Incidentally, it didn’t. I tried it out for a month.

So I went back to my music. While being more of who I am, I braced myself for what would mean a potential drop in numbers because my music selection isn’t “real yoga”. I was the odd one out, and I’d be lying if I said that thought didn’t scare me.

But I decided to trust, and be honest, and be brave.

I gave the more marketable "yoga music" a fair chance to grow on me, but it didn't.

So I went back to my lo-fi, world and epic music.


The pay-off for being authentic to yourself

You know what, my numbers held! It held with my regulars and increased with newcomers, who are, as I’m publishing this, now regulars as well.

People still come up to me saying they love my classes…and either don’t comment on the music {which is in itself a good thing} or say they’ve never done yoga to my selection of music...and they loved it!

Well, what do you know!?

The Practice of Introspection

Introspection can be one of the scariest things we can do. It is never comfortable to look ones' self in the eye - metaphorically - and objectively evaluate yourself to the bare basics of who you are.

However, this fear only lasts for as long as you fight against "seeing" yourself. This resistance usually comes from the ego, stubbornness or a distorted view of yourself.

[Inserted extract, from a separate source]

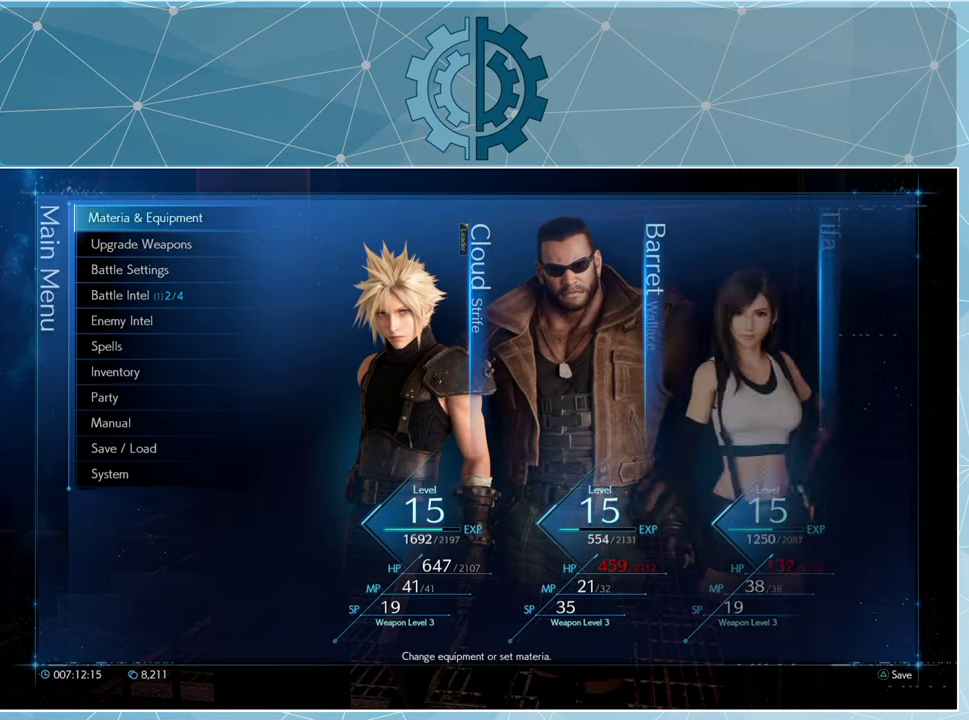
{"buttons": [], "left_stick": "center", "right_stick": "center", "events": [[33, "DPAD_UP", "down"], [167, "DPAD_UP", "up"]]}
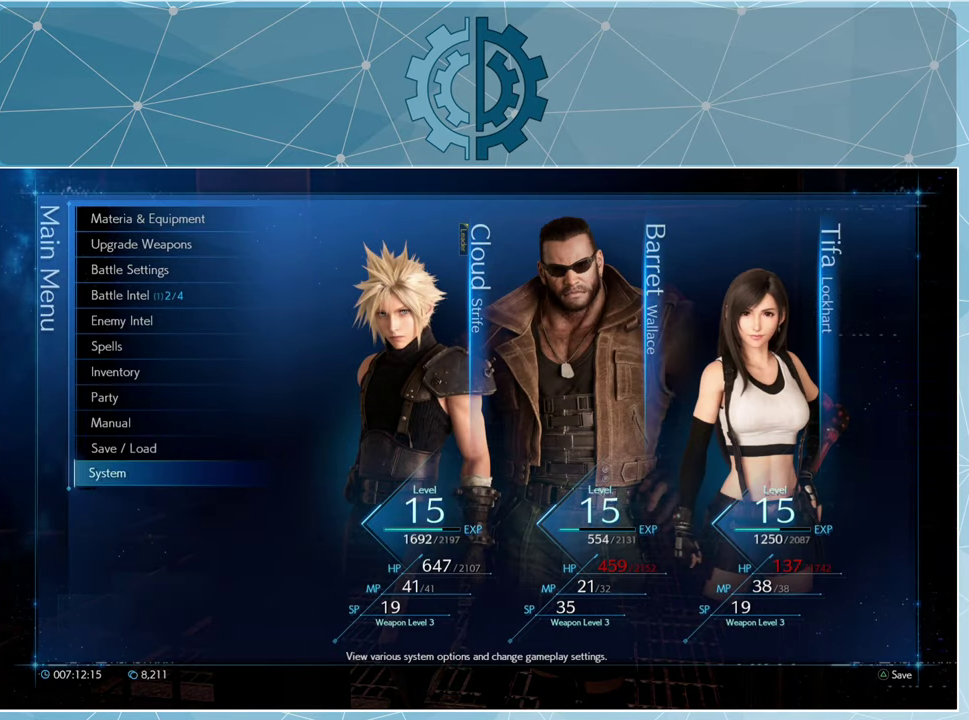
{"buttons": [], "left_stick": "center", "right_stick": "center", "events": [[33, "DPAD_UP", "down"], [167, "DPAD_UP", "up"], [300, "CROSS", "down"], [367, "CROSS", "up"]]}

But if compassion, kindness and honesty are what we opt to guide this introspection, then self-acceptance and love will be our reward.

Svadyaya / Introspection. It’s a good thing.

Here are 3 practical tips in practicing Svadhyaya

  1. Don't be afraid to take suggestions into consideration, but you are not obligated to accept them without your own due-diligence in reviewing if it fits you.

  2. Ground your beliefs and behaviours on what you value. Always ask what the intention of your beliefs & behaviours are to gauge if they align with your values.

  3. Remember that there is a difference between being authentic and being stubborn, and it's ok to change your mind.

I'll let you mull that last one for yourself; make it part of your Svadhyaya.